Text segment section start
To tell the recent story of print journalism, you could do worse than to consider the Austin American-Statesman.
Owned by the Cox Media Group since the mid-1970s, the Statesman was sold in 2018 as its parent conglomerate sought to spin off dozens of newspapers, along with radio and television stations.
In 2018, GateHouse Media bought the Austin paper. GateHouse was a nationwide publisher with a reputation for cost-cutting. Now, barely a year later, GateHouse and its 144 daily newspapers have merged with Gannett, creating the largest newspaper publishing company in the United States, and sparking fear about future cuts to reporting budgets driven by the holding company’s bottom line.
While the internet-driven disruption of the news industry is well documented, the role of private equity in the hollowing out of journalism is just now beginning to draw as much attention. Is quality journalism compatible with a profit motive?
Text segment section end
Supplied data section start
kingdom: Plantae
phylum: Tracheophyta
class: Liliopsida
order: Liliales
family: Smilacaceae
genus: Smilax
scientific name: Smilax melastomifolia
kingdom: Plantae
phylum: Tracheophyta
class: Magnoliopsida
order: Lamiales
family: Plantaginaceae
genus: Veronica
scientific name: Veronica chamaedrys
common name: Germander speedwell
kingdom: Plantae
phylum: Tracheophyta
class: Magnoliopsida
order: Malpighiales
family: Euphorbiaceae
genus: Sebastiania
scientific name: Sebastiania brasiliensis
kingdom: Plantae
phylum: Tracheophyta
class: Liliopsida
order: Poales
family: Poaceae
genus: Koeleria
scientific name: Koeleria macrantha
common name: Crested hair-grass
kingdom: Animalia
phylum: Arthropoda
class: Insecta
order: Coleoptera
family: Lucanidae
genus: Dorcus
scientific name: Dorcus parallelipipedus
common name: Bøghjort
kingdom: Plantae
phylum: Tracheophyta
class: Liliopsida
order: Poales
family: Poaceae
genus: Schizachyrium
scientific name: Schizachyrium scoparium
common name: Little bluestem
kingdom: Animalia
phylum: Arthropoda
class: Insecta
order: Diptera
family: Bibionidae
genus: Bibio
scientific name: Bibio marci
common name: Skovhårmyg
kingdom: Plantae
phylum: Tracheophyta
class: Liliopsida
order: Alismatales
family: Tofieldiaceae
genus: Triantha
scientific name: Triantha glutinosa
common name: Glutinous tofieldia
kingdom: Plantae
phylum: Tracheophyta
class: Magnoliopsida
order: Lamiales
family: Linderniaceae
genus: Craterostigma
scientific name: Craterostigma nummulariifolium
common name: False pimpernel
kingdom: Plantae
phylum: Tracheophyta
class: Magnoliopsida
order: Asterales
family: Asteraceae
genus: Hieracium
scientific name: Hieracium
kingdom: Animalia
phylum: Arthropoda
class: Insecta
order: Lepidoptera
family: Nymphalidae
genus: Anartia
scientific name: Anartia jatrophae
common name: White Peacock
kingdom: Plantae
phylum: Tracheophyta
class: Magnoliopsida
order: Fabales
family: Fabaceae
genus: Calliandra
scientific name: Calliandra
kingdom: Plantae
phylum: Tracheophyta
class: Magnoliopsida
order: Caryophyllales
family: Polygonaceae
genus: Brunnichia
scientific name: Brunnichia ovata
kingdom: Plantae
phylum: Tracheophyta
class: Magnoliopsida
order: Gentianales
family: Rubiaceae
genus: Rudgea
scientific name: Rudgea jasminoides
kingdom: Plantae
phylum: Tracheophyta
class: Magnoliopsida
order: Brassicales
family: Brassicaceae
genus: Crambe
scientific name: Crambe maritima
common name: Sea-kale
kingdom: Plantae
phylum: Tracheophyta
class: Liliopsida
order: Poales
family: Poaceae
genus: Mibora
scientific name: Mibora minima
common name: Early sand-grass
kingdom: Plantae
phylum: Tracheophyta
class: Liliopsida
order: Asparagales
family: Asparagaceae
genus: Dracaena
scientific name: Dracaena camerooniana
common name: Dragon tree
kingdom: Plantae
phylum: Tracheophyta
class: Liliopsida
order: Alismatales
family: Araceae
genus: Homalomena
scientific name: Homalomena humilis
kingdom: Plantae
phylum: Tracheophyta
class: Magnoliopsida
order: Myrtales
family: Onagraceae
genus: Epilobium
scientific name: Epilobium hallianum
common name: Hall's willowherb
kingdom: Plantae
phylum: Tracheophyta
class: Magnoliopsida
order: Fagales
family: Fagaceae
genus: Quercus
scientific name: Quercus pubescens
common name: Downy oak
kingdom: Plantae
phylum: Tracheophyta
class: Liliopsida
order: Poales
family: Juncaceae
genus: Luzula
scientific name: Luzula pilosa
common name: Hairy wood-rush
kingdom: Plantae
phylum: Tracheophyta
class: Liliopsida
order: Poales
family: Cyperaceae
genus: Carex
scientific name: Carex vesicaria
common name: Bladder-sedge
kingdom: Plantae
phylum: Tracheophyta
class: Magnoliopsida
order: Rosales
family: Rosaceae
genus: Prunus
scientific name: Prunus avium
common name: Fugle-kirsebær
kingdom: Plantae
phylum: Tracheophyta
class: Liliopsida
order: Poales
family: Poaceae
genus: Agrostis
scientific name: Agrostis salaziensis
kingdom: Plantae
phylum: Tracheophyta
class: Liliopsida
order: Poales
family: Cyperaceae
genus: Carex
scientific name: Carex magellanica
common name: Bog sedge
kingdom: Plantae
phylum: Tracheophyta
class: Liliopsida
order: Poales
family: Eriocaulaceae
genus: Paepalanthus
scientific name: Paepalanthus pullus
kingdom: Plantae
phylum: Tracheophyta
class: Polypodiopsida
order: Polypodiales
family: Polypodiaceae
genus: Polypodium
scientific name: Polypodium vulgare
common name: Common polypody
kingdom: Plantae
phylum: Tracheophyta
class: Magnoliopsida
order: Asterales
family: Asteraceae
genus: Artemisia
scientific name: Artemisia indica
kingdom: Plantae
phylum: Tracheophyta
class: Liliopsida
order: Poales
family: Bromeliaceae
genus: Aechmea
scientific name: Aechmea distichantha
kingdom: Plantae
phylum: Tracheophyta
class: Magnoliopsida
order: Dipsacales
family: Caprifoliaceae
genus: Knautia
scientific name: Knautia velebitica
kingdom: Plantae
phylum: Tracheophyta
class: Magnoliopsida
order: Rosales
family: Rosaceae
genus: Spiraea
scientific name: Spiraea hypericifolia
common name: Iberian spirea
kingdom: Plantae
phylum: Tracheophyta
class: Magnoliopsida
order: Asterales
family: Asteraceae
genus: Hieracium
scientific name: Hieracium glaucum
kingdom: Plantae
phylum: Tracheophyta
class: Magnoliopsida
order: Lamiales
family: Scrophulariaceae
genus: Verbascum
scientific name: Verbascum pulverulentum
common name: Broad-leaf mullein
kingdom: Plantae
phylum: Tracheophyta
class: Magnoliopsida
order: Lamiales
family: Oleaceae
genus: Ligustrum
Supplied data section end
■ **Work item**
Print the part of the newspaper passage starting at "Owned by the" and ending at "and television stations.". The entries are unrelated to the newspaper passage and stand apart from it.

■ **Result**
Owned by the Cox Media Group since the mid-1970s, the Statesman was sold in 2018 as its parent conglomerate sought to spin off dozens of newspapers, along with radio and television stations.